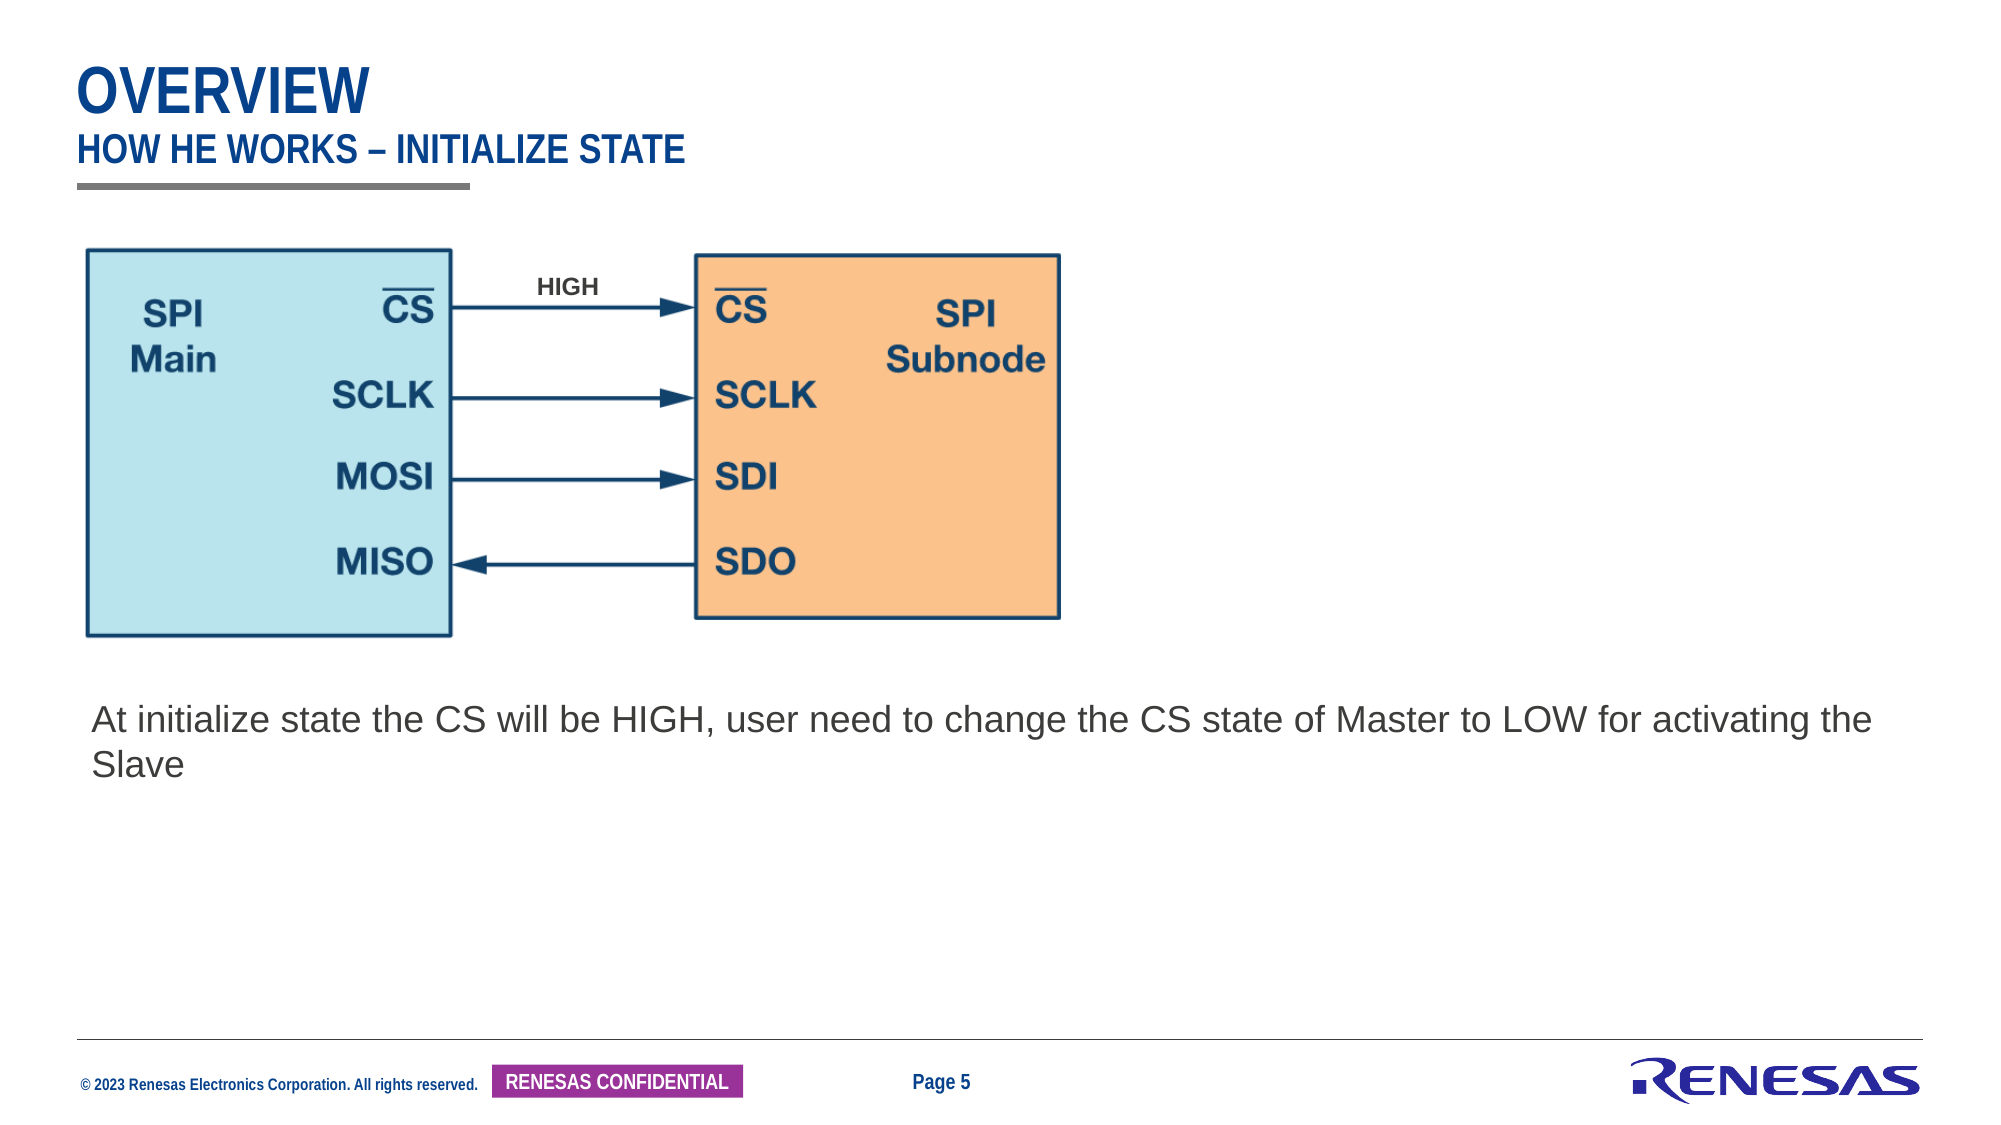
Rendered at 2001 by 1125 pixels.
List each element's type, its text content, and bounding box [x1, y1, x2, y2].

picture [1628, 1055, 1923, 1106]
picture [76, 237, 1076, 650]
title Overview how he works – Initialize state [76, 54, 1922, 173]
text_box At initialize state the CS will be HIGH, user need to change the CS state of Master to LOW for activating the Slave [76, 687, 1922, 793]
...
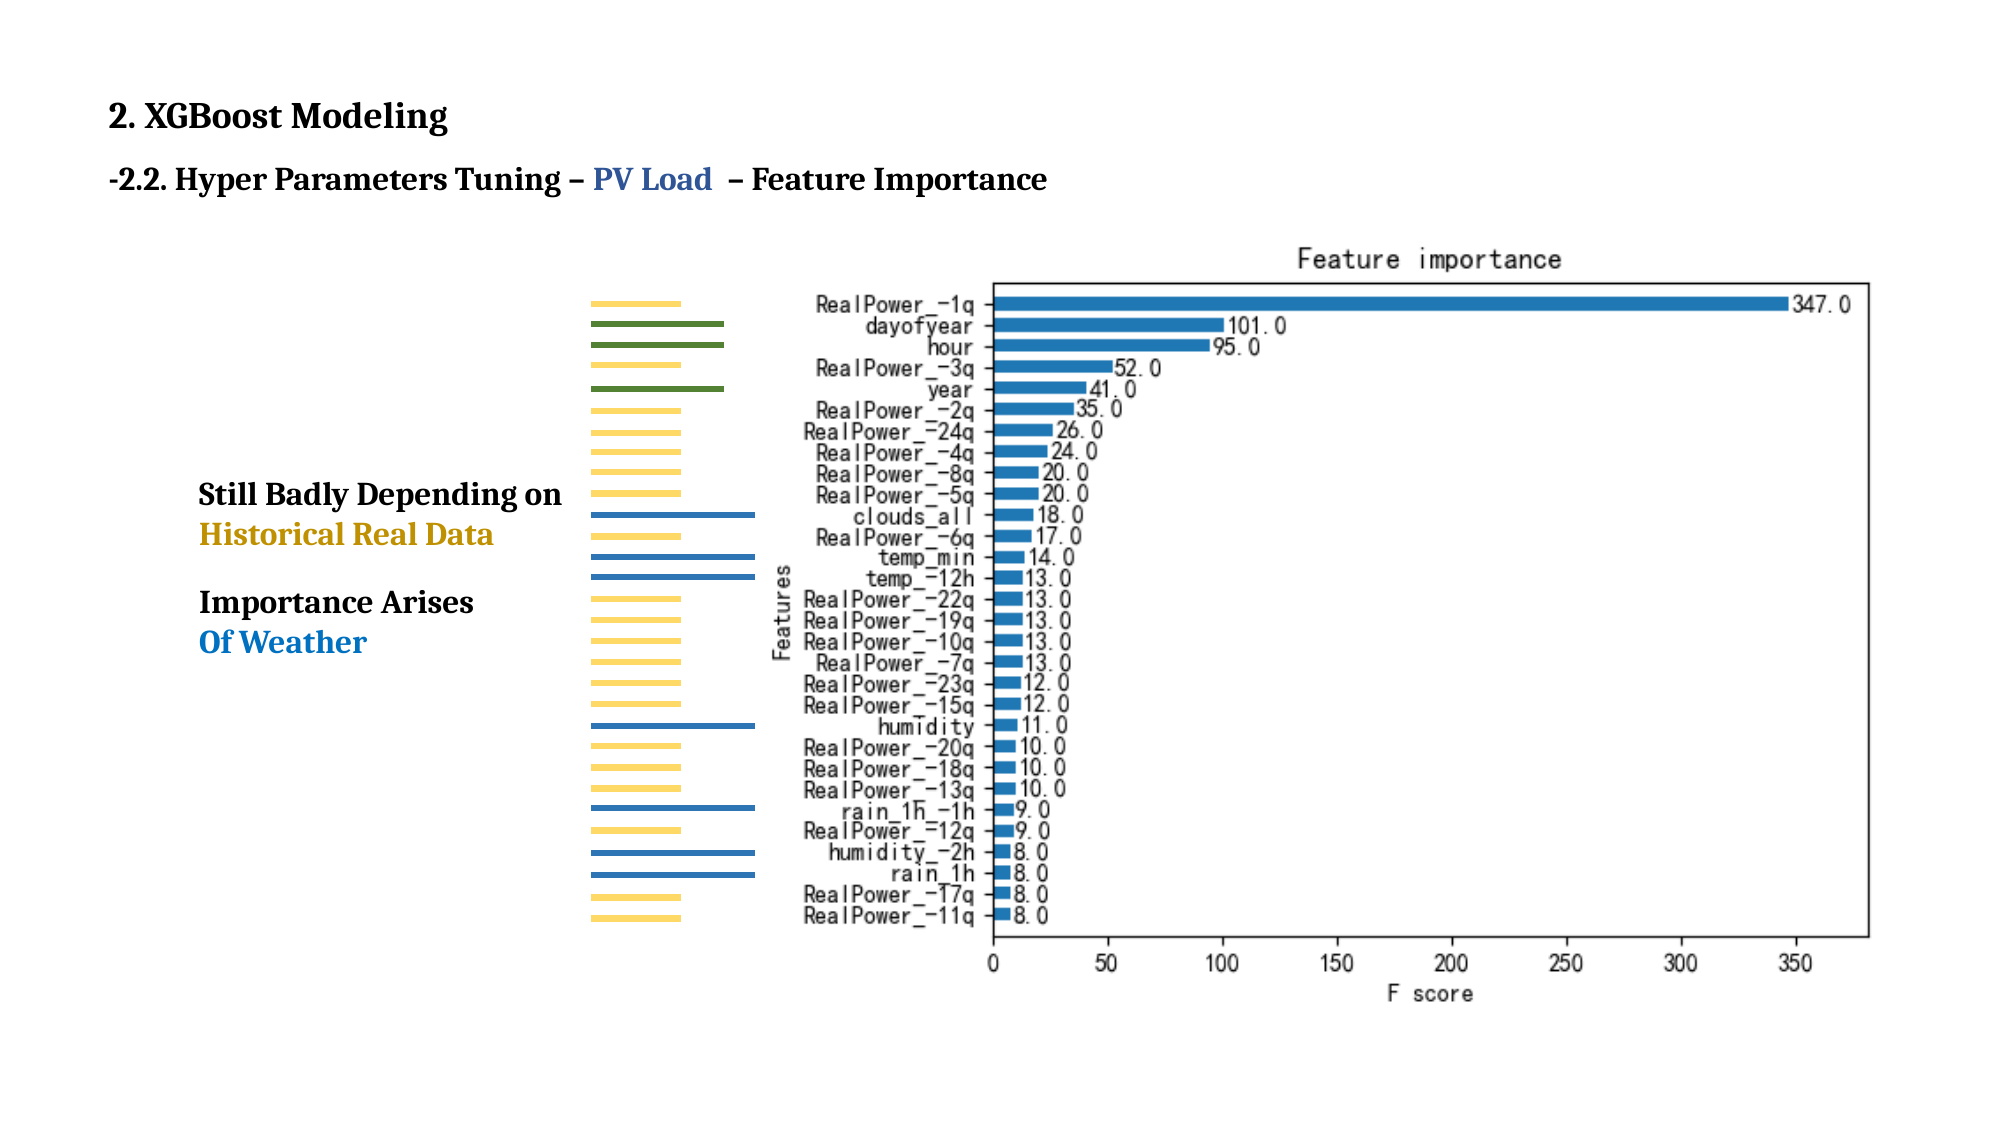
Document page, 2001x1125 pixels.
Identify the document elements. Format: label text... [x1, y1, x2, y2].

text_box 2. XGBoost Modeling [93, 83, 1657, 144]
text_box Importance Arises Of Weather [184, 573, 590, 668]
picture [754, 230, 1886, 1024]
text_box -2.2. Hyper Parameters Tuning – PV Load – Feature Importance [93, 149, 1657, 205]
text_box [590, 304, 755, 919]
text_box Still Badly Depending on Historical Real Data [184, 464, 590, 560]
==
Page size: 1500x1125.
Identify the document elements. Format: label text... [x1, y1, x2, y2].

## Work order
Search the material above for the string "pixels". Show every line that holds it.

## Solution to the exercise
Rendered at 2001 by 1125 pixels.
Document page, 2001x1125 pixels.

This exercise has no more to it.